▸ Text segment
Corbyn’s ideas may echo George Orwell’s – but they’d need Orwell’s Britain to work. It’s time Corbyn accepted the British as they are today.

All Labour Party leaderships since 1900 have offered themselves as “new”, but Tony Blair’s succession in 1994 triggered a break with the past so ruthless that the Labour leadership virtually declared war on the party. Now it is party members’ turn and they, for now at any rate, think that real Labour is Jeremy.

To Keir Hardie, real Labour had been a trade union lobby expounding Fellowship. To the Webbs, real Labour was “common ownership” by the best means available. Sidney’s Clause Four (adopted 1918) left open what that might be. In the 1920s, the Christian Socialist R H Tawney stitched Equality into the banner, but during the Depression young intellectuals such as Evan Durbin and Hugh Gaitskell designated Planning as Labour’s modern mission. After the Second World War, Clement Attlee followed the miners (and the London Passenger Transport Board) into Nationalisation. Harold Wilson tried to inject Science and Technology into the mix but everything after that was an attempt to move Labour away from state-regulated markets and in the direction of market-regulated states.

What made the recent leadership contest so alarming was how broken was the intellectual tradition. None of the candidates made anything of a long history of thinking about the relationship between socialism and what the people want. Yvette Cooper wanted to go over the numbers; only they were the wrong numbers. Andy Burnham twisted and turned. Liz Kendall based her bid on two words: “Have me.” Only Jeremy Corbyn seemed to have any kind of Labour narrative to tell and, of course, ever the ­rebel, he was not responsible for any of it. His conference address in Brighton was little more than the notes of a street-corner campaigner to a small crowd.

▸ List of tasks
A) Name every candidate in the recent leadership contest that the Labour Party passage discusses.
B) According to the Labour Party passage, in what year was Clause Four adopted?
C) Repeat part of the Labour Party passage word for word, beginning at the words "What made the" and stopping after "a small crowd.".
Rely only on the Labour Party passage for the answers.

▸ Provided data
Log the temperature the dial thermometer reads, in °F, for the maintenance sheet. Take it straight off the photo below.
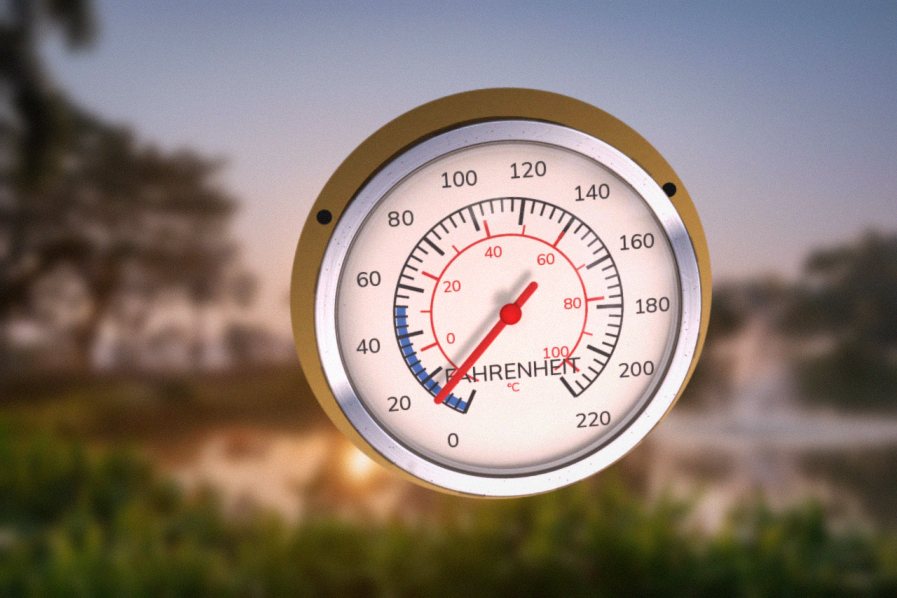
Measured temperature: 12 °F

▸ Solutions
A) Yvette Cooper, Andy Burnham, Liz Kendall, Jeremy Corbyn

B) 1918

C)
What made the recent leadership contest so alarming was how broken was the intellectual tradition. None of the candidates made anything of a long history of thinking about the relationship between socialism and what the people want. Yvette Cooper wanted to go over the numbers; only they were the wrong numbers. Andy Burnham twisted and turned. Liz Kendall based her bid on two words: “Have me.” Only Jeremy Corbyn seemed to have any kind of Labour narrative to tell and, of course, ever the ­rebel, he was not responsible for any of it. His conference address in Brighton was little more than the notes of a street-corner campaigner to a small crowd.